One of the most important aspects of my job as family baby is to make sure that all relevant viewpoints are heard. Viewpoints such as “I want food” and “Pick me up now”. Without someone like me to voice these messages less sensitive souls, such as the parents, may forget the plight of the needy baby in their lives.
I take my responsibilities very seriously, and practice voicing my opinion whenever injustice occurs. After all, it is vital that the parents, and (for accountability purposes) all neighbors within a thousand yards, lend their ear to my stirring oration. My speeches sometimes go on at length, but I say that if you’re passionate about something then no amount of time is too much to make sure it is completely addressed.

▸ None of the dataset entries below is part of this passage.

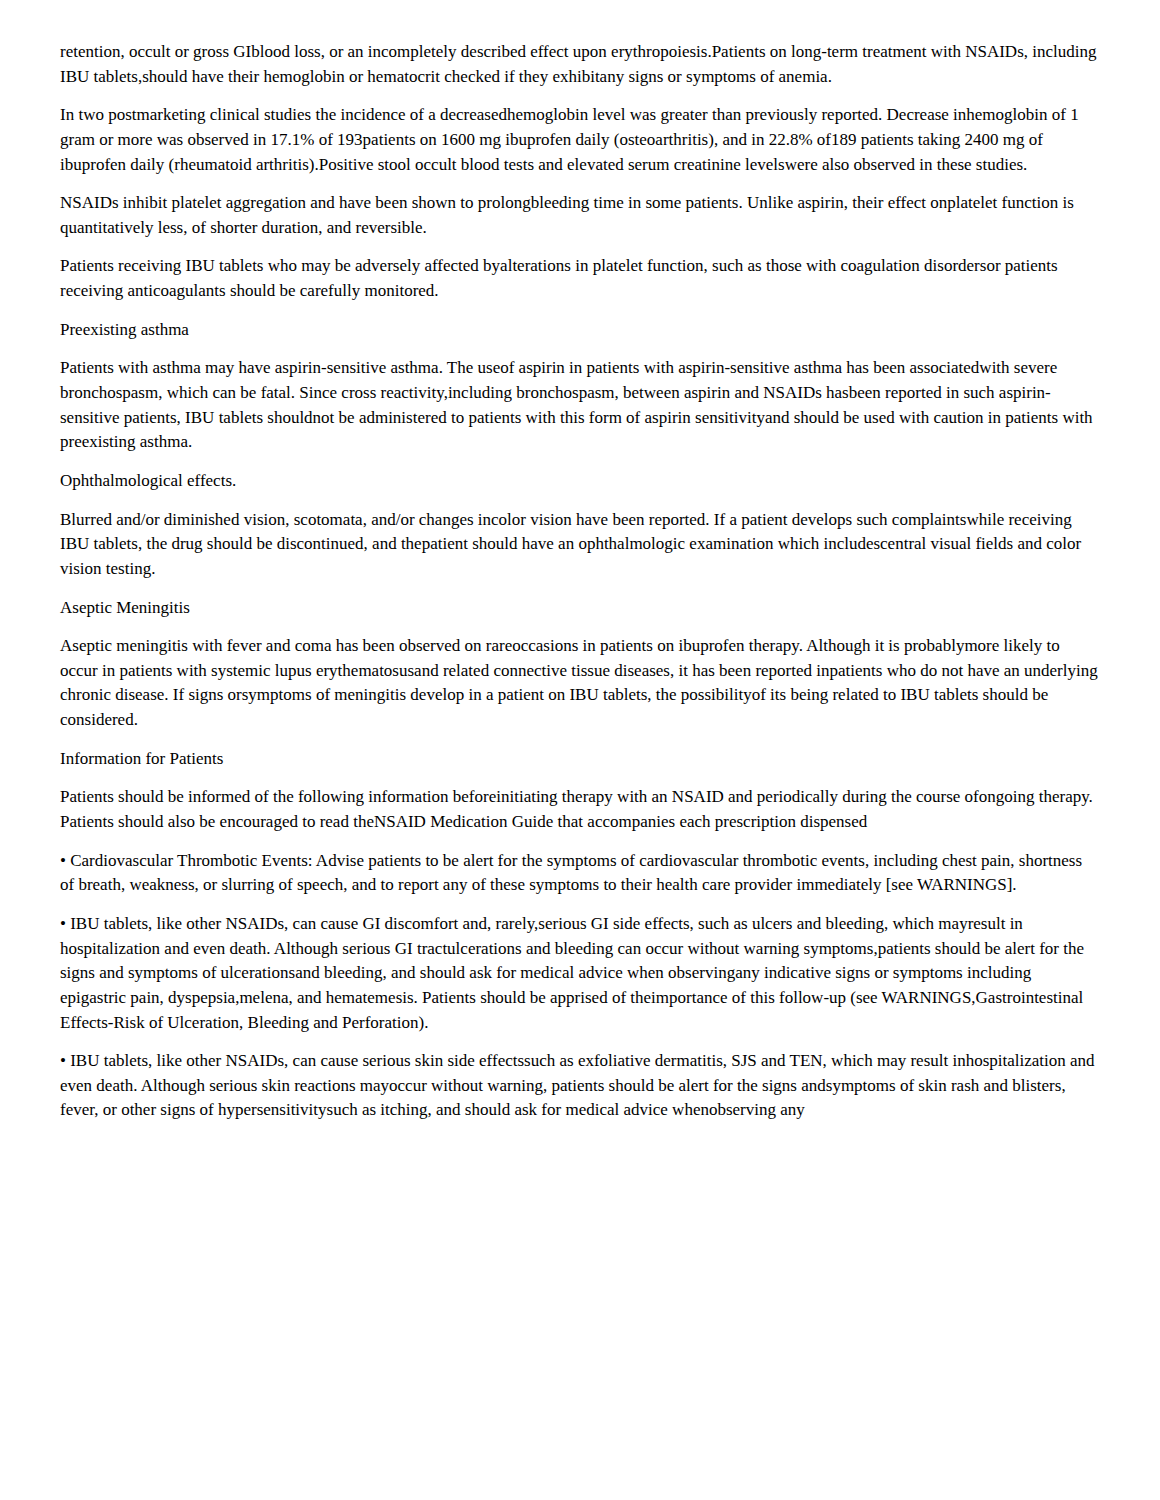retention, occult or gross GIblood loss, or an incompletely described effect upon erythropoiesis.Patients on long-term treatment with NSAIDs, including IBU tablets,should have their hemoglobin or hematocrit checked if they exhibitany signs or symptoms of anemia.
In two postmarketing clinical studies the incidence of a decreasedhemoglobin level was greater than previously reported. Decrease inhemoglobin of 1 gram or more was observed in 17.1% of 193patients on 1600 mg ibuprofen daily (osteoarthritis), and in 22.8% of189 patients taking 2400 mg of ibuprofen daily (rheumatoid arthritis).Positive stool occult blood tests and elevated serum creatinine levelswere also observed in these studies.
NSAIDs inhibit platelet aggregation and have been shown to prolongbleeding time in some patients. Unlike aspirin, their effect onplatelet function is quantitatively less, of shorter duration, and reversible.
Patients receiving IBU tablets who may be adversely affected byalterations in platelet function, such as those with coagulation disordersor patients receiving anticoagulants should be carefully monitored.
Preexisting asthma
Patients with asthma may have aspirin-sensitive asthma. The useof aspirin in patients with aspirin-sensitive asthma has been associatedwith severe bronchospasm, which can be fatal. Since cross reactivity,including bronchospasm, between aspirin and NSAIDs hasbeen reported in such aspirin-sensitive patients, IBU tablets shouldnot be administered to patients with this form of aspirin sensitivityand should be used with caution in patients with preexisting asthma.
Ophthalmological effects.
Blurred and/or diminished vision, scotomata, and/or changes incolor vision have been reported. If a patient develops such complaintswhile receiving IBU tablets, the drug should be discontinued, and thepatient should have an ophthalmologic examination which includescentral visual fields and color vision testing.
Aseptic Meningitis
Aseptic meningitis with fever and coma has been observed on rareoccasions in patients on ibuprofen therapy. Although it is probablymore likely to occur in patients with systemic lupus erythematosusand related connective tissue diseases, it has been reported inpatients who do not have an underlying chronic disease. If signs orsymptoms of meningitis develop in a patient on IBU tablets, the possibilityof its being related to IBU tablets should be considered.
Information for Patients
Patients should be informed of the following information beforeinitiating therapy with an NSAID and periodically during the course ofongoing therapy. Patients should also be encouraged to read theNSAID Medication Guide that accompanies each prescription dispensed
• Cardiovascular Thrombotic Events: Advise patients to be alert for the symptoms of cardiovascular thrombotic events, including chest pain, shortness of breath, weakness, or slurring of speech, and to report any of these symptoms to their health care provider immediately [see WARNINGS].
• IBU tablets, like other NSAIDs, can cause GI discomfort and, rarely,serious GI side effects, such as ulcers and bleeding, which mayresult in hospitalization and even death. Although serious GI tractulcerations and bleeding can occur without warning symptoms,patients should be alert for the signs and symptoms of ulcerationsand bleeding, and should ask for medical advice when observingany indicative signs or symptoms including epigastric pain, dyspepsia,melena, and hematemesis. Patients should be apprised of theimportance of this follow-up (see WARNINGS,Gastrointestinal Effects-Risk of Ulceration, Bleeding and Perforation).
• IBU tablets, like other NSAIDs, can cause serious skin side effectssuch as exfoliative dermatitis, SJS and TEN, which may result inhospitalization and even death. Although serious skin reactions mayoccur without warning, patients should be alert for the signs andsymptoms of skin rash and blisters, fever, or other signs of hypersensitivitysuch as itching, and should ask for medical advice whenobserving any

The parents are not as democratically minded, I have discovered. As an example, last night a very important point needed to be made about how just because I had spit up my food all over Mommy did not mean that she should stop feeding me, but she and Daddy were far less supportive than I feel they should be. If you can imagine it, they actually started shushing me and, when I would not be silenced, they proceeded to attempt to trap me in a straitjacket they keep around. I say “attempt” because no one has yet built the restraint that can hold me.
As my speech grew more impassioned, I could see recognition dawning on the faces of Mommy and Daddy and, around midnight, they finally saw the righteousness of my cause. It feels good to know you’ve made a difference in the world.

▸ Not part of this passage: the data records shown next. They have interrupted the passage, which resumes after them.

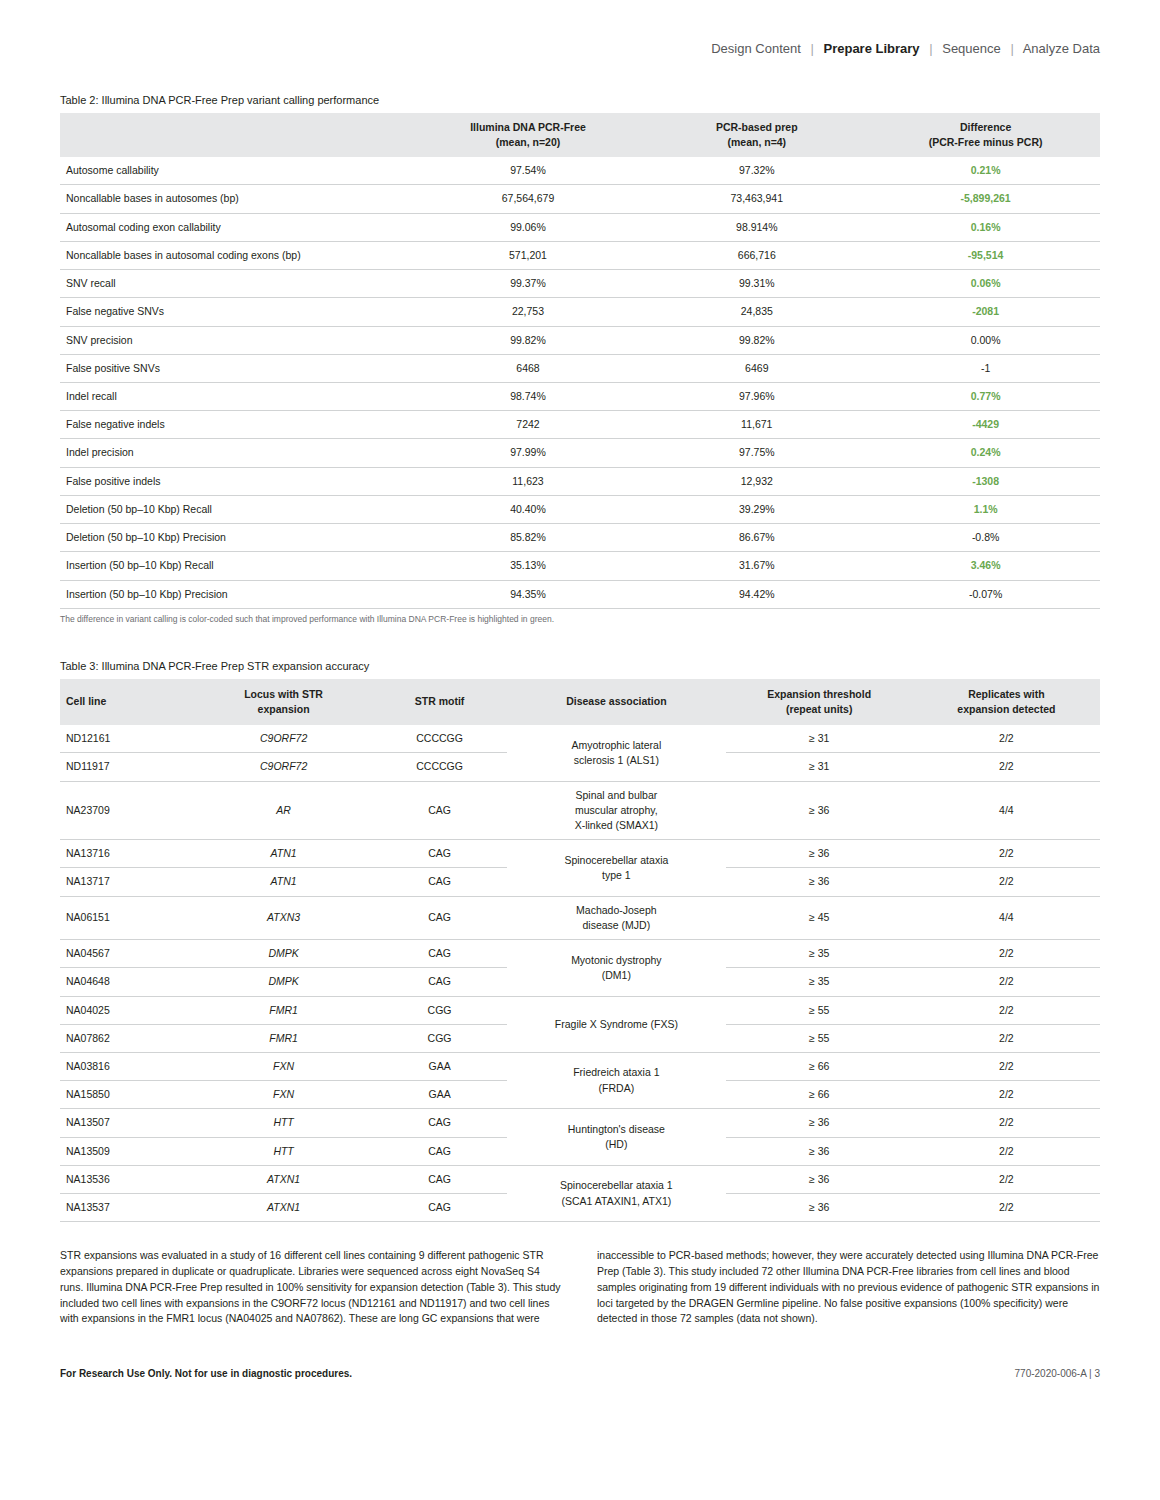Design Content | Prepare Library | Sequence | Analyze Data
Table 2: Illumina DNA PCR-Free Prep variant calling performance
| | Illumina DNA PCR-Free (mean, n=20) | PCR-based prep (mean, n=4) | Difference (PCR-Free minus PCR) |
| --- | --- | --- | --- |
| Autosome callability | 97.54% | 97.32% | 0.21% |
| Noncallable bases in autosomes (bp) | 67,564,679 | 73,463,941 | -5,899,261 |
| Autosomal coding exon callability | 99.06% | 98.914% | 0.16% |
| Noncallable bases in autosomal coding exons (bp) | 571,201 | 666,716 | -95,514 |
| SNV recall | 99.37% | 99.31% | 0.06% |
| False negative SNVs | 22,753 | 24,835 | -2081 |
| SNV precision | 99.82% | 99.82% | 0.00% |
| False positive SNVs | 6468 | 6469 | -1 |
| Indel recall | 98.74% | 97.96% | 0.77% |
| False negative indels | 7242 | 11,671 | -4429 |
| Indel precision | 97.99% | 97.75% | 0.24% |
| False positive indels | 11,623 | 12,932 | -1308 |
| Deletion (50 bp–10 Kbp) Recall | 40.40% | 39.29% | 1.1% |
| Deletion (50 bp–10 Kbp) Precision | 85.82% | 86.67% | -0.8% |
| Insertion (50 bp–10 Kbp) Recall | 35.13% | 31.67% | 3.46% |
| Insertion (50 bp–10 Kbp) Precision | 94.35% | 94.42% | -0.07% |
The difference in variant calling is color-coded such that improved performance with Illumina DNA PCR-Free is highlighted in green.
Table 3: Illumina DNA PCR-Free Prep STR expansion accuracy
| Cell line | Locus with STR expansion | STR motif | Disease association | Expansion threshold (repeat units) | Replicates with expansion detected |
| --- | --- | --- | --- | --- | --- |
| ND12161 | C9ORF72 | CCCCGG | Amyotrophic lateral sclerosis 1 (ALS1) | ≥ 31 | 2/2 |
| ND11917 | C9ORF72 | CCCCGG | ≥ 31 | 2/2 |
| NA23709 | AR | CAG | Spinal and bulbar muscular atrophy, X-linked (SMAX1) | ≥ 36 | 4/4 |
| NA13716 | ATN1 | CAG | Spinocerebellar ataxia type 1 | ≥ 36 | 2/2 |
| NA13717 | ATN1 | CAG | ≥ 36 | 2/2 |
| NA06151 | ATXN3 | CAG | Machado-Joseph disease (MJD) | ≥ 45 | 4/4 |
| NA04567 | DMPK | CAG | Myotonic dystrophy (DM1) | ≥ 35 | 2/2 |
| NA04648 | DMPK | CAG | ≥ 35 | 2/2 |
| NA04025 | FMR1 | CGG | Fragile X Syndrome (FXS) | ≥ 55 | 2/2 |
| NA07862 | FMR1 | CGG | ≥ 55 | 2/2 |
| NA03816 | FXN | GAA | Friedreich ataxia 1 (FRDA) | ≥ 66 | 2/2 |
| NA15850 | FXN | GAA | ≥ 66 | 2/2 |
| NA13507 | HTT | CAG | Huntington's disease (HD) | ≥ 36 | 2/2 |
| NA13509 | HTT | CAG | ≥ 36 | 2/2 |
| NA13536 | ATXN1 | CAG | Spinocerebellar ataxia 1 (SCA1 ATAXIN1, ATX1) | ≥ 36 | 2/2 |
| NA13537 | ATXN1 | CAG | ≥ 36 | 2/2 |
STR expansions was evaluated in a study of 16 different cell lines containing 9 different pathogenic STR expansions prepared in duplicate or quadruplicate. Libraries were sequenced across eight NovaSeq S4 runs. Illumina DNA PCR-Free Prep resulted in 100% sensitivity for expansion detection (Table 3). This study included two cell lines with expansions in the C9ORF72 locus (ND12161 and ND11917) and two cell lines with expansions in the FMR1 locus (NA04025 and NA07862). These are long GC expansions that were
inaccessible to PCR-based methods; however, they were accurately detected using Illumina DNA PCR-Free Prep (Table 3). This study included 72 other Illumina DNA PCR-Free libraries from cell lines and blood samples originating from 19 different individuals with no previous evidence of pathogenic STR expansions in loci targeted by the DRAGEN Germline pipeline. No false positive expansions (100% specificity) were detected in those 72 samples (data not shown).
For Research Use Only. Not for use in diagnostic procedures.
770-2020-006-A | 3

I know I’ve only been here a bit over a week, but I think I arrived just in time. Mom and Dad couldn’t get anything done without me. You think I exaggerate, but I seriously can’t even imagine how they survived before I got here to keep them focused. They’re okay as long as I stay on them, but if they think I’m not looking, they just goof off and waste time.

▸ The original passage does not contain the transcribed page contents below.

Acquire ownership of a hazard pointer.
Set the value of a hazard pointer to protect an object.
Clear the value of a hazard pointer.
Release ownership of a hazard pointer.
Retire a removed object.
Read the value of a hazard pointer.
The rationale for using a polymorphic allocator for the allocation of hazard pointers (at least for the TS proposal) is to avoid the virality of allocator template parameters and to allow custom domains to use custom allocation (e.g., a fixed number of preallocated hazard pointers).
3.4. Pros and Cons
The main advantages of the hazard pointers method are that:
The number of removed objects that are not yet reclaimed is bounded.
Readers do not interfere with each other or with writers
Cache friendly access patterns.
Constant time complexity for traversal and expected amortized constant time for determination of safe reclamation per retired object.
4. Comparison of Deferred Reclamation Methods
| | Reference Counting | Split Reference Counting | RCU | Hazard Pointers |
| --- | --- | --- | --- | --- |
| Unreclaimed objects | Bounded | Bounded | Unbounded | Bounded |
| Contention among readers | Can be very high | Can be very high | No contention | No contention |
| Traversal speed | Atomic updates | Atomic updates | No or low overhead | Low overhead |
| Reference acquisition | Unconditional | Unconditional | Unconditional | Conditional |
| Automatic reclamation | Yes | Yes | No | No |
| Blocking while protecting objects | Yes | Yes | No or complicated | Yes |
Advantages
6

Mommy is always crawling off somewhere to get some sleep when she thinks I won’t notice. I mean, come on. I’m a much better sleeper than she is. She should just leave that to the professionals.
Compared to Daddy, though, she’s a workaholic. If I don’t keep him focused on me, he just sits aimlessly staring at a glowing box, his fingers clicking randomly on the table in front of him. I honestly worry for his sanity, so if I catch him stuck in one of these trances I quickly remind him what he’s supposed to be doing.
So far things have been progressing slowly. Parents are not good learners, but I’m not giving up. Just give me enough time and I’ll get them whipped into shape.
I was a young teen when my mom asked me to help her in the nursery. My assignment was to hold a baby girl while she slept with a pacifier in her mouth. As a teenage boy, I had little experience with handling infants. All I remembered was being told many times to be very gentle around them. I assumed they must be easily breakable, and so I sat very still as she slept in my arms.
After about fifteen minutes, she stirred and the pacifier popped out of her lips. I knew that pacifiers kept babies asleep, so I reached up and pushed it back into her mouth. A moment later she spat up all over herself and the pacifier. I was horrified. I explained my predicament to my mother and the baby was sent back to her mother, but that was enough to convince myself that I would never be able to manage a baby. I didn’t even know what I had done wrong. Did the pacifier make her spit up? Had I made her sick somehow? Babies were simply too complicated.
The experience has been brought back to my memory as I hold a different infant girl in my arm, and as she spits up at least a few times every day when I’m holding her. Yet, she doesn’t appear to be broken. In fact, her normal reaction is just to smile and continue sleeping. Maybe I can manage a baby.